I have found getting a cage mate for a rat fixes alot of problems, my girl Binx was solitary for awhile after my old girl zero died, she started to get more aggressive(not bad but noticably more), very bored even though I had her out for hours, she would destroy things really quickly, and she started to get very bad barbering habits and she would have patches of hair missing all over her body, I got her 2 babies and since she has never been alone and her barbering has gotten alot better, she only barbers her feet now but not as excessively. I believe he really needs a friend, rats have amazing bonds with eachother and love eachothers company, you may have him out very frequently but when you aren't home he will be lonely and bored. At first when you introduce him to a new friend he will squabble for abit, this will just be to see who is going to be alpha. This age is a good age to introduce at, he isnt to old yet.


----------



## Rumy91989 (Dec 31, 2012)

I think the issue is a combination of hormones and his need for a buddy. It is very stressful and frustrating for a rat to be on their own, because even if you have him out most of the day he's still locked up alone at night when he's most active. He would also be able to comminucate with, bond with, and play with a ratty companion in ways that he cannot with you.

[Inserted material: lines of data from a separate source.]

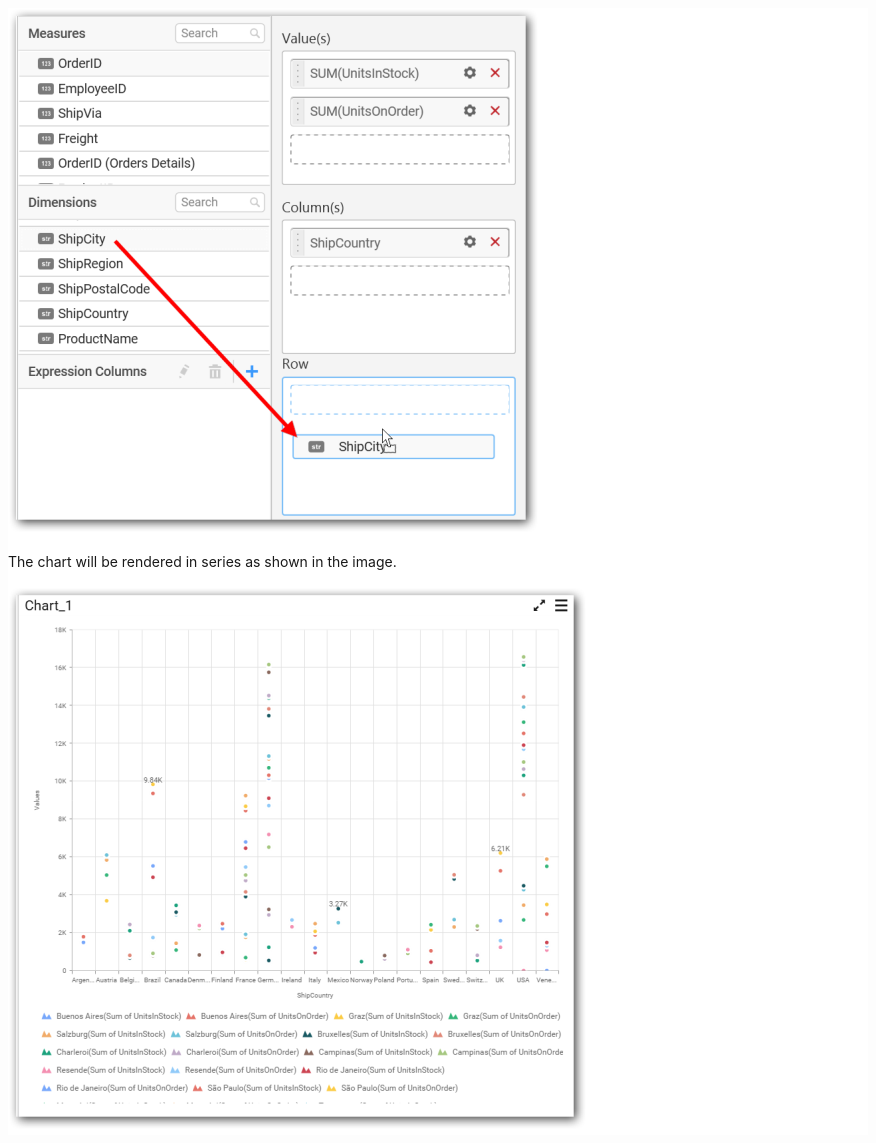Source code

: ![](images/stackedareachart_img35.png)

The chart will be rendered in series as shown in the image.

![](images/stackedareachart_img36.png)
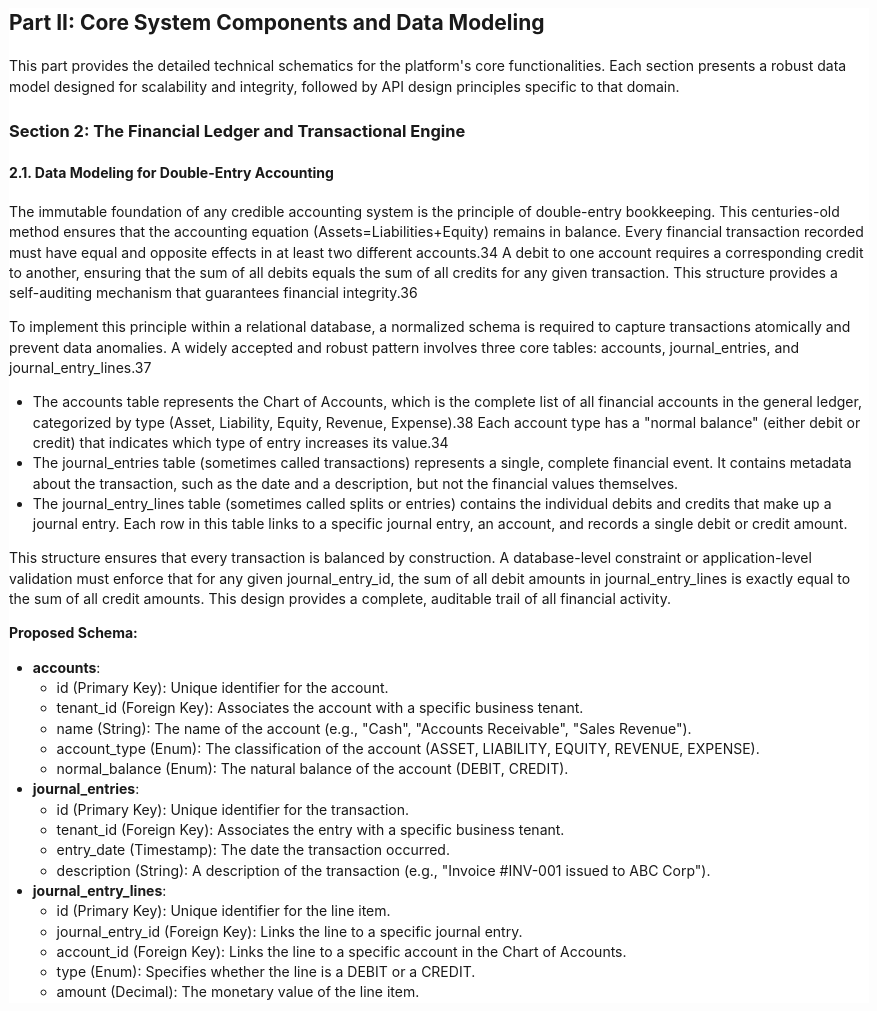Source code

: ## **Part II: Core System Components and Data Modeling**

This part provides the detailed technical schematics for the platform's core functionalities. Each section presents a robust data model designed for scalability and integrity, followed by API design principles specific to that domain.

### **Section 2: The Financial Ledger and Transactional Engine**

#### **2.1. Data Modeling for Double-Entry Accounting**

The immutable foundation of any credible accounting system is the principle of double-entry bookkeeping. This centuries-old method ensures that the accounting equation (Assets=Liabilities+Equity) remains in balance. Every financial transaction recorded must have equal and opposite effects in at least two different accounts.34 A debit to one account requires a corresponding credit to another, ensuring that the sum of all debits equals the sum of all credits for any given transaction. This structure provides a self-auditing mechanism that guarantees financial integrity.36

To implement this principle within a relational database, a normalized schema is required to capture transactions atomically and prevent data anomalies. A widely accepted and robust pattern involves three core tables: accounts, journal\_entries, and journal\_entry\_lines.37

* The accounts table represents the Chart of Accounts, which is the complete list of all financial accounts in the general ledger, categorized by type (Asset, Liability, Equity, Revenue, Expense).38 Each account type has a "normal balance" (either debit or credit) that indicates which type of entry increases its value.34  
* The journal\_entries table (sometimes called transactions) represents a single, complete financial event. It contains metadata about the transaction, such as the date and a description, but not the financial values themselves.  
* The journal\_entry\_lines table (sometimes called splits or entries) contains the individual debits and credits that make up a journal entry. Each row in this table links to a specific journal entry, an account, and records a single debit or credit amount.

This structure ensures that every transaction is balanced by construction. A database-level constraint or application-level validation must enforce that for any given journal\_entry\_id, the sum of all debit amounts in journal\_entry\_lines is exactly equal to the sum of all credit amounts. This design provides a complete, auditable trail of all financial activity.

**Proposed Schema:**

* **accounts**:  
  * id (Primary Key): Unique identifier for the account.  
  * tenant\_id (Foreign Key): Associates the account with a specific business tenant.  
  * name (String): The name of the account (e.g., "Cash", "Accounts Receivable", "Sales Revenue").  
  * account\_type (Enum): The classification of the account (ASSET, LIABILITY, EQUITY, REVENUE, EXPENSE).  
  * normal\_balance (Enum): The natural balance of the account (DEBIT, CREDIT).  
* **journal\_entries**:  
  * id (Primary Key): Unique identifier for the transaction.  
  * tenant\_id (Foreign Key): Associates the entry with a specific business tenant.  
  * entry\_date (Timestamp): The date the transaction occurred.  
  * description (String): A description of the transaction (e.g., "Invoice \#INV-001 issued to ABC Corp").  
* **journal\_entry\_lines**:  
  * id (Primary Key): Unique identifier for the line item.  
  * journal\_entry\_id (Foreign Key): Links the line to a specific journal entry.  
  * account\_id (Foreign Key): Links the line to a specific account in the Chart of Accounts.  
  * type (Enum): Specifies whether the line is a DEBIT or a CREDIT.  
  * amount (Decimal): The monetary value of the line item.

I have no doubt that you have a very special relationship, and this will not change, I promise.  His life will be more fulfilling with a ratty buddy, though. 

Since he is around 6 months you'll want to get him a companion that's about 2-3 months old so that it's small enough to not be percieved as a threat but big enough that it will be able to deal with the dominance scuffles. The key is to introduce them slowly and carefully, and within a few weeks you should have a very happy pair of boys that will love the heck out of you and each other.


----------



## Rat Daddy (Sep 25, 2011)

Single rats can work out, but only if you have the time to be his buddy every day, and most of the day and evening... I can actually picture a scenario where dropping another rat into his cage while he's going through puberty might actually cause problems.

Rats play fight for dominance, it can look pretty crazy but they don't draw blood. And you need to win every fight and skritch and hug your rat afterwards to show how much you appreciate him being loyal to you and "letting you win".

If he starts winning play fights, he will start thinking he's an alpha rat and that he is in charge, this will trigger the release of hormones that alpha rats need to be big and bad enough to protect their packs and those hormones in captivity can make him hostile and aggressive. So play fighting is fine and necessary, but the human losing play fights can trigger some very bad consequences.

With rats it's always important to be the alpha human, even if you are the most loving and cuddly alpha in the world... In a rat's brain status is everything and if you lose status he can't be your friend anymore.


----------



## StinkyRat (Apr 27, 2013)

Thanks for answering my question!


----------